Word for word, retype each record shown below.

+===+

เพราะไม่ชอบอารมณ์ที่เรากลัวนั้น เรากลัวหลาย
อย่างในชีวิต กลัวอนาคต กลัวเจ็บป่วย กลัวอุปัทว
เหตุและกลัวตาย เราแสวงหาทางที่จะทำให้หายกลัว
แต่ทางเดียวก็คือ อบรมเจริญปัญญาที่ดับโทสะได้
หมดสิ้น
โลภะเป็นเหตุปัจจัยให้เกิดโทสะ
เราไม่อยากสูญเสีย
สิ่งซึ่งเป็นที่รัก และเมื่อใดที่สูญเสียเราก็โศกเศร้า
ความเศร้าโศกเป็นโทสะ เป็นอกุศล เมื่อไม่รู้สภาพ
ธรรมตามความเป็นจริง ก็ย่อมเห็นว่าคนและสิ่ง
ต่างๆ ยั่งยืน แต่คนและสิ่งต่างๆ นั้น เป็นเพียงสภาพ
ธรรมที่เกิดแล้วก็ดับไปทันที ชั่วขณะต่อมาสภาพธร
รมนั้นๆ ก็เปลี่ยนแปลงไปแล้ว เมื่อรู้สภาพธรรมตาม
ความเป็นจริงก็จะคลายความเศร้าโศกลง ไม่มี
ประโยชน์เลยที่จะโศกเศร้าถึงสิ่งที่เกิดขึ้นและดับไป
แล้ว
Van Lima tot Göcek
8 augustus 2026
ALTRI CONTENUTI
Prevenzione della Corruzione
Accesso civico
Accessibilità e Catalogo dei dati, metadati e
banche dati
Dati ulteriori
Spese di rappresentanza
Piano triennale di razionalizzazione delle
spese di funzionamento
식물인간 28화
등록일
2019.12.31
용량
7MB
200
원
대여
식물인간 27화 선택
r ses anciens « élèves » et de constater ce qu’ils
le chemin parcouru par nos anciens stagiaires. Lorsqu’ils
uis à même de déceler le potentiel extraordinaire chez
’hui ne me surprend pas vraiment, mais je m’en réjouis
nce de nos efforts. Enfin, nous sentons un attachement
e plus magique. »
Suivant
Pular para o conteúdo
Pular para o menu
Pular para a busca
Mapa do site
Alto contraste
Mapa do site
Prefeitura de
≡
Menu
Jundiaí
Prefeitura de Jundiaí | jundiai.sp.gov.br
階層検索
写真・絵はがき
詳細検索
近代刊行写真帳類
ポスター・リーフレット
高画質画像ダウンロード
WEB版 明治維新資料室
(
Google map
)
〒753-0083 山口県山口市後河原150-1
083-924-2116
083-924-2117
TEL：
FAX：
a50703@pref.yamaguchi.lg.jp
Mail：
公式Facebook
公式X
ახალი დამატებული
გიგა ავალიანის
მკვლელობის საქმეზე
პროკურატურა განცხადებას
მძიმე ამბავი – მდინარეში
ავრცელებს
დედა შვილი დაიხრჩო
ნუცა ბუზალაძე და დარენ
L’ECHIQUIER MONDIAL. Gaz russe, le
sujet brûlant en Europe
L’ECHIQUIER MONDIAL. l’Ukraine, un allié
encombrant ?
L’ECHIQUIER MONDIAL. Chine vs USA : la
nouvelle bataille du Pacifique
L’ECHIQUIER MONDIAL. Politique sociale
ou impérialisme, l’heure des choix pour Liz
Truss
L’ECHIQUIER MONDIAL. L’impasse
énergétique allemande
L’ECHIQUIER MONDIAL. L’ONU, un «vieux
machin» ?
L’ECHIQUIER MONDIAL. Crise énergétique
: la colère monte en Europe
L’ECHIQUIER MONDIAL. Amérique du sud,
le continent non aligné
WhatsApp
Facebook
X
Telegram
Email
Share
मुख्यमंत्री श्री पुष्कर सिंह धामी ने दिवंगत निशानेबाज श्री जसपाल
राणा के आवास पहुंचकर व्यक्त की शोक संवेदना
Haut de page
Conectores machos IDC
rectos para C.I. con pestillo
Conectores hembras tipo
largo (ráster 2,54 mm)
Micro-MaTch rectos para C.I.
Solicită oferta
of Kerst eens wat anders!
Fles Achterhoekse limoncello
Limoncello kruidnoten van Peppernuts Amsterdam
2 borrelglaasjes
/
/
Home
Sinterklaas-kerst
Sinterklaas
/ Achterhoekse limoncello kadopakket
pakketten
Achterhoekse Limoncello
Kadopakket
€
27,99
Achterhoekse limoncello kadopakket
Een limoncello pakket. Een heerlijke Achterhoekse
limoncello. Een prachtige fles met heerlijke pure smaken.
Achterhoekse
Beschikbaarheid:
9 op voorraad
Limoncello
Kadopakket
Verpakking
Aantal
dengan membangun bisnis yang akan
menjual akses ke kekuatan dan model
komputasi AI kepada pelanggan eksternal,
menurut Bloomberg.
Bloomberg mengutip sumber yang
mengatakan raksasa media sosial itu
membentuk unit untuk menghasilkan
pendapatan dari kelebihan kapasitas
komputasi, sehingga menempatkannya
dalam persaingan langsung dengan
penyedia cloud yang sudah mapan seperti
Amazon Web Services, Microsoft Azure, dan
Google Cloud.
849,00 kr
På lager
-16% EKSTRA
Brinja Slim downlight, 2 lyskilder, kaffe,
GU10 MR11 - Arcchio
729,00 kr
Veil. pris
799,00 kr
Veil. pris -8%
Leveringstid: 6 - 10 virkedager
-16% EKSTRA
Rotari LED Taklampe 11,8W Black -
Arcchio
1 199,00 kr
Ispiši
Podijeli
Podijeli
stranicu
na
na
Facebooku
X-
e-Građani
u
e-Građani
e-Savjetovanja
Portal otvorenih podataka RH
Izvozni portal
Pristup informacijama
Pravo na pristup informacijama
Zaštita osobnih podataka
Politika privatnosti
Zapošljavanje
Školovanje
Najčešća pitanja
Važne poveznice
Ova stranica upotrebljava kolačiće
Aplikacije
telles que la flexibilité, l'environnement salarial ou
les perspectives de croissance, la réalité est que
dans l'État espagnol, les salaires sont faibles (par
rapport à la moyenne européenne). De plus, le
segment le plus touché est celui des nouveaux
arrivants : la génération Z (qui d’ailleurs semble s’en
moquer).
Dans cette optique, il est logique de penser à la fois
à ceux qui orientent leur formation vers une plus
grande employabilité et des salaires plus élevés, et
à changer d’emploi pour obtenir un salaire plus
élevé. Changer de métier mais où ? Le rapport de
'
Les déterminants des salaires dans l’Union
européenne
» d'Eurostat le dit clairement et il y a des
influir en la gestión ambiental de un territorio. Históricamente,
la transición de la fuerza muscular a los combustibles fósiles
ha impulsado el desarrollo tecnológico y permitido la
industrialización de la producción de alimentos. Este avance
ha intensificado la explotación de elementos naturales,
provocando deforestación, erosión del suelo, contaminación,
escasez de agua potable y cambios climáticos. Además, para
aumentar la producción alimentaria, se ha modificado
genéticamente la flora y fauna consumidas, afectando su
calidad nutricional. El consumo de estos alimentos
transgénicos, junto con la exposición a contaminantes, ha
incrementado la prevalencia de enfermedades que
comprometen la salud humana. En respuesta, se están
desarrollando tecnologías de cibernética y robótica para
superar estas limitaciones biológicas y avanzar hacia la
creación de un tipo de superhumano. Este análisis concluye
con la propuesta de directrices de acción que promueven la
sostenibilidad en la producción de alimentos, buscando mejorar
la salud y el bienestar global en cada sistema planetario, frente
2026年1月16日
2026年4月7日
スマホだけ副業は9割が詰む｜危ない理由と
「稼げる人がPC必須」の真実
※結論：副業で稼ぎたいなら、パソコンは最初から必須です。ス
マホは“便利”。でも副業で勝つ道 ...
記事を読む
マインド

+===+

Problem solution:
เพราะไม่ชอบอารมณ์ที่เรากลัวนั้น เรากลัวหลาย
อย่างในชีวิต กลัวอนาคต กลัวเจ็บป่วย กลัวอุปัทว
เหตุและกลัวตาย เราแสวงหาทางที่จะทำให้หายกลัว
แต่ทางเดียวก็คือ อบรมเจริญปัญญาที่ดับโทสะได้
หมดสิ้น
โลภะเป็นเหตุปัจจัยให้เกิดโทสะ
เราไม่อยากสูญเสีย
สิ่งซึ่งเป็นที่รัก และเมื่อใดที่สูญเสียเราก็โศกเศร้า
ความเศร้าโศกเป็นโทสะ เป็นอกุศล เมื่อไม่รู้สภาพ
ธรรมตามความเป็นจริง ก็ย่อมเห็นว่าคนและสิ่ง
ต่างๆ ยั่งยืน แต่คนและสิ่งต่างๆ นั้น เป็นเพียงสภาพ
ธรรมที่เกิดแล้วก็ดับไปทันที ชั่วขณะต่อมาสภาพธร
รมนั้นๆ ก็เปลี่ยนแปลงไปแล้ว เมื่อรู้สภาพธรรมตาม
ความเป็นจริงก็จะคลายความเศร้าโศกลง ไม่มี
ประโยชน์เลยที่จะโศกเศร้าถึงสิ่งที่เกิดขึ้นและดับไป
แล้ว
Van Lima tot Göcek
8 augustus 2026
ALTRI CONTENUTI
Prevenzione della Corruzione
Accesso civico
Accessibilità e Catalogo dei dati, metadati e
banche dati
Dati ulteriori
Spese di rappresentanza
Piano triennale di razionalizzazione delle
spese di funzionamento
식물인간 28화
등록일
2019.12.31
용량
7MB
200
원
대여
식물인간 27화 선택
r ses anciens « élèves » et de constater ce qu’ils
le chemin parcouru par nos anciens stagiaires. Lorsqu’ils
uis à même de déceler le potentiel extraordinaire chez
’hui ne me surprend pas vraiment, mais je m’en réjouis
nce de nos efforts. Enfin, nous sentons un attachement
e plus magique. »
Suivant
Pular para o conteúdo
Pular para o menu
Pular para a busca
Mapa do site
Alto contraste
Mapa do site
Prefeitura de
≡
Menu
Jundiaí
Prefeitura de Jundiaí | jundiai.sp.gov.br
階層検索
写真・絵はがき
詳細検索
近代刊行写真帳類
ポスター・リーフレット
高画質画像ダウンロード
WEB版 明治維新資料室
(
Google map
)
〒753-0083 山口県山口市後河原150-1
083-924-2116
083-924-2117
TEL：
FAX：
a50703@pref.yamaguchi.lg.jp
Mail：
公式Facebook
公式X
ახალი დამატებული
გიგა ავალიანის
მკვლელობის საქმეზე
პროკურატურა განცხადებას
მძიმე ამბავი – მდინარეში
ავრცელებს
დედა შვილი დაიხრჩო
ნუცა ბუზალაძე და დარენ
L’ECHIQUIER MONDIAL. Gaz russe, le
sujet brûlant en Europe
L’ECHIQUIER MONDIAL. l’Ukraine, un allié
encombrant ?
L’ECHIQUIER MONDIAL. Chine vs USA : la
nouvelle bataille du Pacifique
L’ECHIQUIER MONDIAL. Politique sociale
ou impérialisme, l’heure des choix pour Liz
Truss
L’ECHIQUIER MONDIAL. L’impasse
énergétique allemande
L’ECHIQUIER MONDIAL. L’ONU, un «vieux
machin» ?
L’ECHIQUIER MONDIAL. Crise énergétique
: la colère monte en Europe
L’ECHIQUIER MONDIAL. Amérique du sud,
le continent non aligné
WhatsApp
Facebook
X
Telegram
Email
Share
मुख्यमंत्री श्री पुष्कर सिंह धामी ने दिवंगत निशानेबाज श्री जसपाल
राणा के आवास पहुंचकर व्यक्त की शोक संवेदना
Haut de page
Conectores machos IDC
rectos para C.I. con pestillo
Conectores hembras tipo
largo (ráster 2,54 mm)
Micro-MaTch rectos para C.I.
Solicită oferta
of Kerst eens wat anders!
Fles Achterhoekse limoncello
Limoncello kruidnoten van Peppernuts Amsterdam
2 borrelglaasjes
/
/
Home
Sinterklaas-kerst
Sinterklaas
/ Achterhoekse limoncello kadopakket
pakketten
Achterhoekse Limoncello
Kadopakket
€
27,99
Achterhoekse limoncello kadopakket
Een limoncello pakket. Een heerlijke Achterhoekse
limoncello. Een prachtige fles met heerlijke pure smaken.
Achterhoekse
Beschikbaarheid:
9 op voorraad
Limoncello
Kadopakket
Verpakking
Aantal
dengan membangun bisnis yang akan
menjual akses ke kekuatan dan model
komputasi AI kepada pelanggan eksternal,
menurut Bloomberg.
Bloomberg mengutip sumber yang
mengatakan raksasa media sosial itu
membentuk unit untuk menghasilkan
pendapatan dari kelebihan kapasitas
komputasi, sehingga menempatkannya
dalam persaingan langsung dengan
penyedia cloud yang sudah mapan seperti
Amazon Web Services, Microsoft Azure, dan
Google Cloud.
849,00 kr
På lager
-16% EKSTRA
Brinja Slim downlight, 2 lyskilder, kaffe,
GU10 MR11 - Arcchio
729,00 kr
Veil. pris
799,00 kr
Veil. pris -8%
Leveringstid: 6 - 10 virkedager
-16% EKSTRA
Rotari LED Taklampe 11,8W Black -
Arcchio
1 199,00 kr
Ispiši
Podijeli
Podijeli
stranicu
na
na
Facebooku
X-
e-Građani
u
e-Građani
e-Savjetovanja
Portal otvorenih podataka RH
Izvozni portal
Pristup informacijama
Pravo na pristup informacijama
Zaštita osobnih podataka
Politika privatnosti
Zapošljavanje
Školovanje
Najčešća pitanja
Važne poveznice
Ova stranica upotrebljava kolačiće
Aplikacije
telles que la flexibilité, l'environnement salarial ou
les perspectives de croissance, la réalité est que
dans l'État espagnol, les salaires sont faibles (par
rapport à la moyenne européenne). De plus, le
segment le plus touché est celui des nouveaux
arrivants : la génération Z (qui d’ailleurs semble s’en
moquer).
Dans cette optique, il est logique de penser à la fois
à ceux qui orientent leur formation vers une plus
grande employabilité et des salaires plus élevés, et
à changer d’emploi pour obtenir un salaire plus
élevé. Changer de métier mais où ? Le rapport de
'
Les déterminants des salaires dans l’Union
européenne
» d'Eurostat le dit clairement et il y a des
influir en la gestión ambiental de un territorio. Históricamente,
la transición de la fuerza muscular a los combustibles fósiles
ha impulsado el desarrollo tecnológico y permitido la
industrialización de la producción de alimentos. Este avance
ha intensificado la explotación de elementos naturales,
provocando deforestación, erosión del suelo, contaminación,
escasez de agua potable y cambios climáticos. Además, para
aumentar la producción alimentaria, se ha modificado
genéticamente la flora y fauna consumidas, afectando su
calidad nutricional. El consumo de estos alimentos
transgénicos, junto con la exposición a contaminantes, ha
incrementado la prevalencia de enfermedades que
comprometen la salud humana. En respuesta, se están
desarrollando tecnologías de cibernética y robótica para
superar estas limitaciones biológicas y avanzar hacia la
creación de un tipo de superhumano. Este análisis concluye
con la propuesta de directrices de acción que promueven la
sostenibilidad en la producción de alimentos, buscando mejorar
la salud y el bienestar global en cada sistema planetario, frente
2026年1月16日
2026年4月7日
スマホだけ副業は9割が詰む｜危ない理由と
「稼げる人がPC必須」の真実
※結論：副業で稼ぎたいなら、パソコンは最初から必須です。ス
マホは“便利”。でも副業で勝つ道 ...
記事を読む
マインド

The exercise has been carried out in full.